Even the subproblem of ensuring that the AI's answers are informative or accurate is unsolved (though this subproblem of corrigibility, however, is one I feel may be solvable, either by training the AI on examples or by formal methods; see the end of this post).
Outcomes and solving human values
Instead, you have to define corrigibility by it outcome: what has the human been made to do/believe/value, as compared with some idealised version of what that outcome should be.
In other words, the AI has to solve the problem of establishing what the true human values are. There are some caveats here; for example, the AI could merely figure out a range of acceptable outcomes, and aim for within that range. Or the AI could figure out that the human should truly value "what's hidden in this safe", without knowing the contents of the safe: it doesn't need to fully figure out the human's values, just figure out the conditional dependence of human value based on some evidence.
But, even with these caveats, the AI has to do almost all the work of establishing human values. And if it does that, why not directly have the AI maximise those values? We can add conditions like forbidding certain incorrigible methods and making the space of possible future human values large enough that we exercise some choice, but that doesn't remove the fact that strong, long-term corrigibility is a subset of the problem of learning human values.
Moderate corrigibility
Ironically, despite the conclusions above, I've been working on a few techniques that might help build some weaker version of corrigibility.

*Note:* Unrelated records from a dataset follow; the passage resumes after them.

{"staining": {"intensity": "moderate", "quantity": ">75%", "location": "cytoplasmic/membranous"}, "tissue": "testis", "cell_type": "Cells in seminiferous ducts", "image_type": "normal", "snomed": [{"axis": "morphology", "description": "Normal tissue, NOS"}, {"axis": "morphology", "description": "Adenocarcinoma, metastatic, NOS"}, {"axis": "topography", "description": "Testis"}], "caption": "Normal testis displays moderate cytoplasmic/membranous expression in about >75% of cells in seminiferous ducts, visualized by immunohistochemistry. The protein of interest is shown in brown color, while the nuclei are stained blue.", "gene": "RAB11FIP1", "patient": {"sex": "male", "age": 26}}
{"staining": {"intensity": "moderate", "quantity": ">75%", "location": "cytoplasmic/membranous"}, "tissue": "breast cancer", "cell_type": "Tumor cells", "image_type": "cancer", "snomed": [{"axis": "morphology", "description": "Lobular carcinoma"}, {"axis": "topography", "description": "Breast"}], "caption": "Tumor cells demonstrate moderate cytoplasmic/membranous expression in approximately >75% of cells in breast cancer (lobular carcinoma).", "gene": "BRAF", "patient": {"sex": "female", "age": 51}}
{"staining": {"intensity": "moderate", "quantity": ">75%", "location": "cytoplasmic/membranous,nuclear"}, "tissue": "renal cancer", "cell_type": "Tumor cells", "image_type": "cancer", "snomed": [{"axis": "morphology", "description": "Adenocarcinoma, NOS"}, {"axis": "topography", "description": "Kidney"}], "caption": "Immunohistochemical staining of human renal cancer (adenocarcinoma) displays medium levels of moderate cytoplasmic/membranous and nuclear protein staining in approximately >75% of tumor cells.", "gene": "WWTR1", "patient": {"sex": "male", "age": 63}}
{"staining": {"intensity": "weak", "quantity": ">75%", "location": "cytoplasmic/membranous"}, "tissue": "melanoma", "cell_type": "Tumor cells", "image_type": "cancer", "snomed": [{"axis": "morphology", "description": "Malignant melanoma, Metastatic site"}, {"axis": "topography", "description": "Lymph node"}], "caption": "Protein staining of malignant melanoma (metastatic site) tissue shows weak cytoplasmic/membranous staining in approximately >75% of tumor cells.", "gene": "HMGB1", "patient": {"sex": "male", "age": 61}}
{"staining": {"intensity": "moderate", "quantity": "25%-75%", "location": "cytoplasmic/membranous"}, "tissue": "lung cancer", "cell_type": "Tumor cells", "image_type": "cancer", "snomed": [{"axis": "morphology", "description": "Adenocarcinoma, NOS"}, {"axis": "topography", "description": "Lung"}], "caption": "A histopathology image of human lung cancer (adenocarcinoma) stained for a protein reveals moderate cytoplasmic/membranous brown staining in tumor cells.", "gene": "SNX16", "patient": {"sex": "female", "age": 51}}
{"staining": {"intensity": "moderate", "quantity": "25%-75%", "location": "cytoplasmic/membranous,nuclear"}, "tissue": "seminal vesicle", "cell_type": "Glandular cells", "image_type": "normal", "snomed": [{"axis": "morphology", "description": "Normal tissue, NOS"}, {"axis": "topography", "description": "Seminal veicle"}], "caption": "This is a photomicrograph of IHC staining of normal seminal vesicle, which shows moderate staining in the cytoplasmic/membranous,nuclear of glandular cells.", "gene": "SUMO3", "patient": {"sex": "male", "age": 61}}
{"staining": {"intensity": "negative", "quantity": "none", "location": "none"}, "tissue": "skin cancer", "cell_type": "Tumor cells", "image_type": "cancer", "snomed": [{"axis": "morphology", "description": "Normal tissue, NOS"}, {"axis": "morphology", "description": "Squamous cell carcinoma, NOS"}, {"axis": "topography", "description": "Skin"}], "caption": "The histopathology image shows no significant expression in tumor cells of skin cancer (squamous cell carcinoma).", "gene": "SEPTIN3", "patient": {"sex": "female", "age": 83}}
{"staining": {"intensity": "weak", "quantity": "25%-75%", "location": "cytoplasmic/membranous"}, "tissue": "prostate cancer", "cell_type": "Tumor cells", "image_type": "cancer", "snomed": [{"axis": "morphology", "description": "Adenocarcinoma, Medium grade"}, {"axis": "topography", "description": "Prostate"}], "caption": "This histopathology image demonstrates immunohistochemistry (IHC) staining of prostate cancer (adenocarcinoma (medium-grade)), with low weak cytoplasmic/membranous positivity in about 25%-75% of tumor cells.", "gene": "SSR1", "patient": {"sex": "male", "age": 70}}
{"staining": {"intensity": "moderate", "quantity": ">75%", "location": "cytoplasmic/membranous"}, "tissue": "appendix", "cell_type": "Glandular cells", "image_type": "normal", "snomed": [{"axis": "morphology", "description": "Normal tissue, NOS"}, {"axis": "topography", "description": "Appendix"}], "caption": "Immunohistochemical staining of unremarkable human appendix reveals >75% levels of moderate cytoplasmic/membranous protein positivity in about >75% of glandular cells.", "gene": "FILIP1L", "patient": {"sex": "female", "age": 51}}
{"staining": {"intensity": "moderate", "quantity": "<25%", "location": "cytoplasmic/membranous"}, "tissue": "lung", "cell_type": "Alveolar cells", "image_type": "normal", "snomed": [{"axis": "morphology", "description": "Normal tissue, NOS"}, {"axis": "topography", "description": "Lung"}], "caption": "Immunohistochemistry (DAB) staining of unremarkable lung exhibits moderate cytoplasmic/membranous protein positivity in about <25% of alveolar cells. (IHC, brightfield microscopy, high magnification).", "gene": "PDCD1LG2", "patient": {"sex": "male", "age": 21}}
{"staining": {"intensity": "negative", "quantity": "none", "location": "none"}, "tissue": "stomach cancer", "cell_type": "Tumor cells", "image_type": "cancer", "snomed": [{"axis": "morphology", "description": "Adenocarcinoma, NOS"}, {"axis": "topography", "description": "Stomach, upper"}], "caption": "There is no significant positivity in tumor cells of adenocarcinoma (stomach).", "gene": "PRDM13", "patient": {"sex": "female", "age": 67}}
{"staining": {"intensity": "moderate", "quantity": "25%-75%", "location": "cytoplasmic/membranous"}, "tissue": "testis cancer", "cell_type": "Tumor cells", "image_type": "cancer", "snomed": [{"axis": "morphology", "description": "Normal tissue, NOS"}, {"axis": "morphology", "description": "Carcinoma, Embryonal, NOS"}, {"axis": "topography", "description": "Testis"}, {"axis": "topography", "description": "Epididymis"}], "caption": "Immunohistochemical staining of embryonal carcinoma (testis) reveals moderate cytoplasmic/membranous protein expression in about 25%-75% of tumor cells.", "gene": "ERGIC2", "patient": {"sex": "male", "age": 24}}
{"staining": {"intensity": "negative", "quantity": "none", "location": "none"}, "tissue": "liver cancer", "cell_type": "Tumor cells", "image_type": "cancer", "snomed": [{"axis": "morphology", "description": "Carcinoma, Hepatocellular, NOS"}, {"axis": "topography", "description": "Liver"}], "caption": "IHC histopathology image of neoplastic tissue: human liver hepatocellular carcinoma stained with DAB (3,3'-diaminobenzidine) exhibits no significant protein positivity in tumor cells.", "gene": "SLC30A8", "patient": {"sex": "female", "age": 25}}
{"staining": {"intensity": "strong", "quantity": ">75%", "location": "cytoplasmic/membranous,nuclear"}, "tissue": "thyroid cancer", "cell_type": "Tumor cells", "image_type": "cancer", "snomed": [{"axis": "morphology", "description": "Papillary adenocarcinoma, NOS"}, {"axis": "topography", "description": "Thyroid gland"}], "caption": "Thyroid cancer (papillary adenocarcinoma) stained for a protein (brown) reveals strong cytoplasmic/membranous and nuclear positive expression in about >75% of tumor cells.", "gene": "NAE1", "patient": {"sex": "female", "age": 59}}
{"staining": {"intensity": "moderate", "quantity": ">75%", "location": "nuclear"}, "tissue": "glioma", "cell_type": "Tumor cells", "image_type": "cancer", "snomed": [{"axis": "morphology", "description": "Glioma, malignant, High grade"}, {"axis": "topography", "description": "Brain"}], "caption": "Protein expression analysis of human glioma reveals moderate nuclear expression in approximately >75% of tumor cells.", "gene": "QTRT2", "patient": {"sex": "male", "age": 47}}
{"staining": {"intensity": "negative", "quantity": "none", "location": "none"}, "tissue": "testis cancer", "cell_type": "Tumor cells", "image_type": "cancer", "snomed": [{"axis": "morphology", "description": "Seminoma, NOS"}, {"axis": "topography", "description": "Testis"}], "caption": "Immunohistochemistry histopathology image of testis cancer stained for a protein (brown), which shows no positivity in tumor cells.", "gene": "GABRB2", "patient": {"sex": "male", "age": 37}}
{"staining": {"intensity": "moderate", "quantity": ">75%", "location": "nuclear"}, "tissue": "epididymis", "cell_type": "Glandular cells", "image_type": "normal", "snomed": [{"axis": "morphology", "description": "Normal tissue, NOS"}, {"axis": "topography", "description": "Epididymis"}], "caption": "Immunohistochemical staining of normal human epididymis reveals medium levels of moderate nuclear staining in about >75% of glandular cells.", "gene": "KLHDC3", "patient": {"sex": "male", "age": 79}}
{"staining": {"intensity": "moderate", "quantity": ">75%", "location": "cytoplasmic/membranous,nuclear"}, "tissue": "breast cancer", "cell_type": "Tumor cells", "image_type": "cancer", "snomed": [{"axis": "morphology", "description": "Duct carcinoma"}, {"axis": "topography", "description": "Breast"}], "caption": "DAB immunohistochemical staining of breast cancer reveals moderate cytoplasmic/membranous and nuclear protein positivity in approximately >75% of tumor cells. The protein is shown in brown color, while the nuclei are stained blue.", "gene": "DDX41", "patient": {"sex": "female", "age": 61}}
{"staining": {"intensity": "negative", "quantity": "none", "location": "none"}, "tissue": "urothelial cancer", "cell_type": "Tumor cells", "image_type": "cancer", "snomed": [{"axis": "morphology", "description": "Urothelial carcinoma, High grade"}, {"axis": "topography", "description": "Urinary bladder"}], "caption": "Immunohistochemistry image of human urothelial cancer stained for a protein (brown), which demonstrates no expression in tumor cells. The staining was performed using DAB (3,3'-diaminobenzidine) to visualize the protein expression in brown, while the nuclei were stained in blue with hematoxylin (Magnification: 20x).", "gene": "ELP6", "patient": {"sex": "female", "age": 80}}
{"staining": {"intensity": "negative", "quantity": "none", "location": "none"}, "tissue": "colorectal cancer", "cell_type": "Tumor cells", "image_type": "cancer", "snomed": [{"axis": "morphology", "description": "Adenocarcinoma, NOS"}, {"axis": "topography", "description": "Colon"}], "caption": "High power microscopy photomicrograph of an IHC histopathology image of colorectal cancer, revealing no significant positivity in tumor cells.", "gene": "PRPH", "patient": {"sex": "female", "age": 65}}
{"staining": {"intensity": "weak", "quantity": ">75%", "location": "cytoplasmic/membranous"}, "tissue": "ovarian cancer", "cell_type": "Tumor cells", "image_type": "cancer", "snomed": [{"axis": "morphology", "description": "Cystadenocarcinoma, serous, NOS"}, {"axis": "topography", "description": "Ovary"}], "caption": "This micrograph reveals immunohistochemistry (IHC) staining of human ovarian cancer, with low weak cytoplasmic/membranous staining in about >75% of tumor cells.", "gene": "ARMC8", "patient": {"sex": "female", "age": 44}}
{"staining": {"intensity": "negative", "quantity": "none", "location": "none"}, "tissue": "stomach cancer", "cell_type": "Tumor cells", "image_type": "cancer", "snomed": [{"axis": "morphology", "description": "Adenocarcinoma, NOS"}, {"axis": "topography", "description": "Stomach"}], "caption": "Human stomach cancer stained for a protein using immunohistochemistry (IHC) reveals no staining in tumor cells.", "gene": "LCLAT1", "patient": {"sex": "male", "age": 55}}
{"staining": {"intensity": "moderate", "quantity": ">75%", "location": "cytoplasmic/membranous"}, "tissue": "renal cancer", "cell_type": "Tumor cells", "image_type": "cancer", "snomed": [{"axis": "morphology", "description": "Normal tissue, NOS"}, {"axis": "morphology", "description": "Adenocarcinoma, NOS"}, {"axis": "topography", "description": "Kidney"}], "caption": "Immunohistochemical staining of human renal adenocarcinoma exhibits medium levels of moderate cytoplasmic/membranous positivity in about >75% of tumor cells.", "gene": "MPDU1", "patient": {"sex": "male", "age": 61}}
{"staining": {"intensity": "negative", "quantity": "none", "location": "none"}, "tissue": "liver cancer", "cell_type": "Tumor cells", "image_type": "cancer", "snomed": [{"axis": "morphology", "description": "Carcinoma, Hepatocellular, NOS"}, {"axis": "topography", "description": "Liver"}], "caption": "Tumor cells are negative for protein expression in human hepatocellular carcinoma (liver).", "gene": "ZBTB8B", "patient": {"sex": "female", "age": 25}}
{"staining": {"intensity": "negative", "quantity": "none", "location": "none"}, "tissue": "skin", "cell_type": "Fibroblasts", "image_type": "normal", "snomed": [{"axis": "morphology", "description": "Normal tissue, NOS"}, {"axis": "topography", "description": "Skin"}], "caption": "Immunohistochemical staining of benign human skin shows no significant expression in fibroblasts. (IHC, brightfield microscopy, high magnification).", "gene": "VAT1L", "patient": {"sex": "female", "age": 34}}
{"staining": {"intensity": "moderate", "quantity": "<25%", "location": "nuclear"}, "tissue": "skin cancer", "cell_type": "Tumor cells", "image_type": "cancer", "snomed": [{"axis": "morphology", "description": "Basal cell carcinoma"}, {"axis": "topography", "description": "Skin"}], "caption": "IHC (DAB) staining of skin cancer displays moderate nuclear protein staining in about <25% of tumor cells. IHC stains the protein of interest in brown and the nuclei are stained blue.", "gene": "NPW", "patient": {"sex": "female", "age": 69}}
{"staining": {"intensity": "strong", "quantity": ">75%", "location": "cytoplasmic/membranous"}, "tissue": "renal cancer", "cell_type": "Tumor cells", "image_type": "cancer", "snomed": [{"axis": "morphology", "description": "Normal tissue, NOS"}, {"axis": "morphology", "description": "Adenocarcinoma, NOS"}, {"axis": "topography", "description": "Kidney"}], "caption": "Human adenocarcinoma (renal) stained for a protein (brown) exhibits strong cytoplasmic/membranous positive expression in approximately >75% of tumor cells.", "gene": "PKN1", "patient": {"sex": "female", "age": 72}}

These don't solve the problem of corrigibility in theory; at best they can turn the AI's manipulation of the human into a random walk rather than a goal directed process.
But they can help in practice. Not if the goal is to build a fully corrigible AI, but if we are using AIs as advisers or tools along the road for constructing an adequate human reward function, and an AI that can honour it. Training wheels, as it were, not the main driving wheels.